## ASSIGNMENT
Please keep the pictures out and write out exactly the lines from the first in the data below through the one containing "right knee: (88, 324)", both included.

## DATA
* * * *

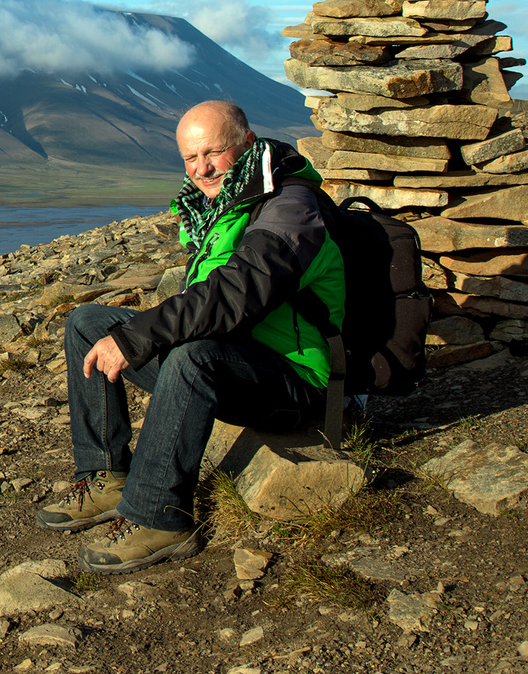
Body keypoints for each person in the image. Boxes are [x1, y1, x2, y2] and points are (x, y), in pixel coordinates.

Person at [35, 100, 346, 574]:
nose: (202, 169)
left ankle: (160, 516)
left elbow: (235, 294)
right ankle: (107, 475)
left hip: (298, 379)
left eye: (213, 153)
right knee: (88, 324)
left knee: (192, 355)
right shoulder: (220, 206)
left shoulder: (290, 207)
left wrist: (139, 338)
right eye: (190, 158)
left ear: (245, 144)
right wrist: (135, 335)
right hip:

* * * *

## FINISHED TASK
Body keypoints for each person in the image. Boxes are [x1, y1, x2, y2] and points are (x, y), in pixel coordinates.

Person at [35, 100, 346, 574]:
nose: (202, 169)
left ankle: (160, 516)
left elbow: (235, 294)
right ankle: (107, 475)
left hip: (298, 379)
left eye: (213, 153)
right knee: (88, 324)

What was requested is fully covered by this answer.